Submitted to: Applied and Environmental Microbiology
Publication Type: Peer reviewed journal
Publication Acceptance Date: 3/8/1999
Publication Date: N/A
Citation: Interpretive Summary: Aflatoxins are produced by the "yellow green" molds, such as Aspergillus parasiticus and Aspergillus flavus. The carcinogenic properties of aflatoxins in various biological systems are well documented. Several molecular approaches have been devised to curb aflatoxin contamination of commodities. In this report, we identify a function region which is required for aflatoxin synthesis. This work represents our continued effort to understand the underlying mechanisms that govern aflatoxin production. With the knowledge on how aflatoxin biosynthesis is activated by the regulatory protein, we could develop strategies to interrupt the expression of aflatoxin pathway genes, thereby preventing preharvest contamination of crops by aflatoxins. This report will also benefit our understanding of the biosafety of food-grade A. sojae/oryzae which are closely related to aflatoxigenic A. parasiticus/flavus, but are widely used in fermentation industry.

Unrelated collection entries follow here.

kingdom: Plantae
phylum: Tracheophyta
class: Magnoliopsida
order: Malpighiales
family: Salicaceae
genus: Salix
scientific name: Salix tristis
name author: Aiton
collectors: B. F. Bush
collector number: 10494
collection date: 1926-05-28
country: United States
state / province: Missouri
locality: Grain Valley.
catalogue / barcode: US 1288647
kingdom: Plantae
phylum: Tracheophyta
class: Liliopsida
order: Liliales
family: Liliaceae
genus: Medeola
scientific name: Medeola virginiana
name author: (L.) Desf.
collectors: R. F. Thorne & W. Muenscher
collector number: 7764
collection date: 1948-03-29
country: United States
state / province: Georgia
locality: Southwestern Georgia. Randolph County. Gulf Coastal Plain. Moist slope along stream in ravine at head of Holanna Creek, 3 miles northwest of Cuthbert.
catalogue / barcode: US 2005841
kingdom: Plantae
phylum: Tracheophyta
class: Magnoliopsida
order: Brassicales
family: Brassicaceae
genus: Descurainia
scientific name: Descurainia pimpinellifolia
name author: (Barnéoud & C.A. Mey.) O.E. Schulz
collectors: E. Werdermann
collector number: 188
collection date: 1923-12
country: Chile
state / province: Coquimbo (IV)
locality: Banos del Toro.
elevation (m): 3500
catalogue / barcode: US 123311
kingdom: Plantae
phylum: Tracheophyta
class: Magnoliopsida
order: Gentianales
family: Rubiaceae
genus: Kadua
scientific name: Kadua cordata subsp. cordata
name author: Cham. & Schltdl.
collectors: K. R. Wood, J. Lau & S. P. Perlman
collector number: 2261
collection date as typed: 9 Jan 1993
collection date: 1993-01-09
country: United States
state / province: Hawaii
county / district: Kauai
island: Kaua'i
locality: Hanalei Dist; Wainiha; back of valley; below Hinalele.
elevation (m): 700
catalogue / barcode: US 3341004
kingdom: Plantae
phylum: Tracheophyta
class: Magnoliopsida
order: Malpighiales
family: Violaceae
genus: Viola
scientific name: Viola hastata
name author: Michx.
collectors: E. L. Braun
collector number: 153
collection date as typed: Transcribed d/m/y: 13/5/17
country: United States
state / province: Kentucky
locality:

Technical Abstract: AFLR, a DNA-binding protein of 444 amino acids, transactivates the expression of genes in the aflatoxin biosynthetic pathway gene clusters in A. parasiticus, A. flavus as well as the sterigmatocystin synthesis gene cluster in A. nidulans. We showed, by fusion of various aflR coding regions to the GAL4 DNA-binding coding region, that the AFLR carboxy-terminus contained a transcription activation domain and that the internal region between the AFLR DNA-binding and transcription activation domains was required for AFLR's function. Compared to the AFLR carboxy-terminal fusion protein (AFLRC), a mutant AFLRC retained approximately 75% of the activation activity after deletion of three acidic amino acids, Asp 365, Glu366 and Glu367, in a previously identified acidic stretch. Removal of the carboxy-terminal amino acid, Glu444, did not affect the activation activity. Substitutions of acidic Glu423, Asp439, or Asp436/Asp439 with basic amino acid(s) resulted in 10 to 15-fold lower activation activities. The Asp436His mutation abolished the activation activity. Substitutions of basic His428, and His442 with acidic Asp resulted in 20% and 40% decrease in the activation activity, respectively. Simultaneous substitutions of Arg427, Arg429, and Arg431 with Leu significantly decreased the activation activity; the decrease was approximately 50-fold. Results suggest that the carboxy-terminal 23 amino acid region of Aspergillus parasiticus AFLR is a transcription activation domain and that total acidity in this region is not a major determinant of AFLR's activation ability.